#### ASSIGNMENT
What you give back must match the data below character for character.

#### RECORD SET
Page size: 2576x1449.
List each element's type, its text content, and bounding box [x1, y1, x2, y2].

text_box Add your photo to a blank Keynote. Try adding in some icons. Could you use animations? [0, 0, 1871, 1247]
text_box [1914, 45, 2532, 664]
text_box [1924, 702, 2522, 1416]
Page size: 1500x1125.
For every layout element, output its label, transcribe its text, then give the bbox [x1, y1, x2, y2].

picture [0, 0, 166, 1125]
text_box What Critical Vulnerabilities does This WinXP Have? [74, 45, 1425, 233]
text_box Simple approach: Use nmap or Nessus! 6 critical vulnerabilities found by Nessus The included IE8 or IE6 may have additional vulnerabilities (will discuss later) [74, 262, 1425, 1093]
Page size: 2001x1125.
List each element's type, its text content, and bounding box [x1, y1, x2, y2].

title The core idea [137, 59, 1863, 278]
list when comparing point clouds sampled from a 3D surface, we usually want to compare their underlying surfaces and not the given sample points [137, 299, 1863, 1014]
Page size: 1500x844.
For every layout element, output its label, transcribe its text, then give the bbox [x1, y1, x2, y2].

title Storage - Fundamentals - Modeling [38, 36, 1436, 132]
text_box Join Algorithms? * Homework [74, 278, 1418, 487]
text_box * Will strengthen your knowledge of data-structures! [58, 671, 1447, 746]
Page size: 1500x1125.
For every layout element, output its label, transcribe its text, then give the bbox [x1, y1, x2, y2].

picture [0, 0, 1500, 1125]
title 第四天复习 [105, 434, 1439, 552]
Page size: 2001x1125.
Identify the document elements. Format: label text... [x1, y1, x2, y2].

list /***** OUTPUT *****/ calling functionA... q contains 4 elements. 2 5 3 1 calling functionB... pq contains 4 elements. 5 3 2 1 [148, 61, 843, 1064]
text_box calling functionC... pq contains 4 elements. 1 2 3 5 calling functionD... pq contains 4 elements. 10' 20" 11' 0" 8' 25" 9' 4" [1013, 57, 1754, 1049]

#### REPLY TO THE EXERCISE
Page size: 2576x1449.
List each element's type, its text content, and bounding box [x1, y1, x2, y2].

text_box Add your photo to a blank Keynote. Try adding in some icons. Could you use animations? [0, 0, 1871, 1247]
text_box [1914, 45, 2532, 664]
text_box [1924, 702, 2522, 1416]
Page size: 1500x1125.
For every layout element, output its label, transcribe its text, then give the bbox [x1, y1, x2, y2].

picture [0, 0, 166, 1125]
text_box What Critical Vulnerabilities does This WinXP Have? [74, 45, 1425, 233]
text_box Simple approach: Use nmap or Nessus! 6 critical vulnerabilities found by Nessus The included IE8 or IE6 may have additional vulnerabilities (will discuss later) [74, 262, 1425, 1093]
Page size: 2001x1125.
List each element's type, its text content, and bounding box [x1, y1, x2, y2].

title The core idea [137, 59, 1863, 278]
list when comparing point clouds sampled from a 3D surface, we usually want to compare their underlying surfaces and not the given sample points [137, 299, 1863, 1014]
Page size: 1500x844.
For every layout element, output its label, transcribe its text, then give the bbox [x1, y1, x2, y2].

title Storage - Fundamentals - Modeling [38, 36, 1436, 132]
text_box Join Algorithms? * Homework [74, 278, 1418, 487]
text_box * Will strengthen your knowledge of data-structures! [58, 671, 1447, 746]
Page size: 1500x1125.
For every layout element, output its label, transcribe its text, then give the bbox [x1, y1, x2, y2].

picture [0, 0, 1500, 1125]
title 第四天复习 [105, 434, 1439, 552]
Page size: 2001x1125.
Identify the document elements. Format: label text... [x1, y1, x2, y2].

list /***** OUTPUT *****/ calling functionA... q contains 4 elements. 2 5 3 1 calling functionB... pq contains 4 elements. 5 3 2 1 [148, 61, 843, 1064]
text_box calling functionC... pq contains 4 elements. 1 2 3 5 calling functionD... pq contains 4 elements. 10' 20" 11' 0" 8' 25" 9' 4" [1013, 57, 1754, 1049]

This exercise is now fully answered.